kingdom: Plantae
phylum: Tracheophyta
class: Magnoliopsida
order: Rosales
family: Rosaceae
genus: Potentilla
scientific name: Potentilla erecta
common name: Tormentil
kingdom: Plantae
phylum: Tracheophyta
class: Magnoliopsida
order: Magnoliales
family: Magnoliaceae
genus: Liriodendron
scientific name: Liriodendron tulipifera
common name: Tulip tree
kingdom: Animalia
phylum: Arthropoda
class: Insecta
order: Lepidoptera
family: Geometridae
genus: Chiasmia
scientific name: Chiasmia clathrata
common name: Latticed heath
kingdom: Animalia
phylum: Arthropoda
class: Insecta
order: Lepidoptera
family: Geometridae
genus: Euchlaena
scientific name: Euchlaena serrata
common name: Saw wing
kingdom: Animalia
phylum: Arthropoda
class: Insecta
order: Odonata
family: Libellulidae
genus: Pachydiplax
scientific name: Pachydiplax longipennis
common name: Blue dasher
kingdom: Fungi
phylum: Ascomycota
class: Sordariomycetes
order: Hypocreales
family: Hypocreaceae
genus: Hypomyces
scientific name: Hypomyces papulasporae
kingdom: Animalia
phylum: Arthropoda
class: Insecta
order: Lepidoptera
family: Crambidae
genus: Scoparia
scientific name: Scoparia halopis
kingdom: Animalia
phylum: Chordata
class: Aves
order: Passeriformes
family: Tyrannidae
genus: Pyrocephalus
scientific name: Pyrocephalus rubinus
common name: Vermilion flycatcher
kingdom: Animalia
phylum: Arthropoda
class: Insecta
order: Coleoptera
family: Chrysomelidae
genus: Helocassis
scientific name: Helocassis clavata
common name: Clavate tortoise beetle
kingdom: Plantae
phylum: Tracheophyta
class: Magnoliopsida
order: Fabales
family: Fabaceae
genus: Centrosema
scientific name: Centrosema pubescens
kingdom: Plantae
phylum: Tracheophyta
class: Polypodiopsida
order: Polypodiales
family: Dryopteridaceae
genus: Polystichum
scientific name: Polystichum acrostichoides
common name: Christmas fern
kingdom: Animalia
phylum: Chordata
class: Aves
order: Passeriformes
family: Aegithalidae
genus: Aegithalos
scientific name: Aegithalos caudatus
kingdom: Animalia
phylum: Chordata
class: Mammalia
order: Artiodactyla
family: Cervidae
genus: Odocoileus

◆ **Written request**
Rewrite the items above with every "common name" changed to "vernacular name" and all other text left the same.

◆ **Finished answer**
kingdom: Plantae
phylum: Tracheophyta
class: Magnoliopsida
order: Rosales
family: Rosaceae
genus: Potentilla
scientific name: Potentilla erecta
vernacular name: Tormentil
kingdom: Plantae
phylum: Tracheophyta
class: Magnoliopsida
order: Magnoliales
family: Magnoliaceae
genus: Liriodendron
scientific name: Liriodendron tulipifera
vernacular name: Tulip tree
kingdom: Animalia
phylum: Arthropoda
class: Insecta
order: Lepidoptera
family: Geometridae
genus: Chiasmia
scientific name: Chiasmia clathrata
vernacular name: Latticed heath
kingdom: Animalia
phylum: Arthropoda
class: Insecta
order: Lepidoptera
family: Geometridae
genus: Euchlaena
scientific name: Euchlaena serrata
vernacular name: Saw wing
kingdom: Animalia
phylum: Arthropoda
class: Insecta
order: Odonata
family: Libellulidae
genus: Pachydiplax
scientific name: Pachydiplax longipennis
vernacular name: Blue dasher
kingdom: Fungi
phylum: Ascomycota
class: Sordariomycetes
order: Hypocreales
family: Hypocreaceae
genus: Hypomyces
scientific name: Hypomyces papulasporae
kingdom: Animalia
phylum: Arthropoda
class: Insecta
order: Lepidoptera
family: Crambidae
genus: Scoparia
scientific name: Scoparia halopis
kingdom: Animalia
phylum: Chordata
class: Aves
order: Passeriformes
family: Tyrannidae
genus: Pyrocephalus
scientific name: Pyrocephalus rubinus
vernacular name: Vermilion flycatcher
kingdom: Animalia
phylum: Arthropoda
class: Insecta
order: Coleoptera
family: Chrysomelidae
genus: Helocassis
scientific name: Helocassis clavata
vernacular name: Clavate tortoise beetle
kingdom: Plantae
phylum: Tracheophyta
class: Magnoliopsida
order: Fabales
family: Fabaceae
genus: Centrosema
scientific name: Centrosema pubescens
kingdom: Plantae
phylum: Tracheophyta
class: Polypodiopsida
order: Polypodiales
family: Dryopteridaceae
genus: Polystichum
scientific name: Polystichum acrostichoides
vernacular name: Christmas fern
kingdom: Animalia
phylum: Chordata
class: Aves
order: Passeriformes
family: Aegithalidae
genus: Aegithalos
scientific name: Aegithalos caudatus
kingdom: Animalia
phylum: Chordata
class: Mammalia
order: Artiodactyla
family: Cervidae
genus: Odocoileus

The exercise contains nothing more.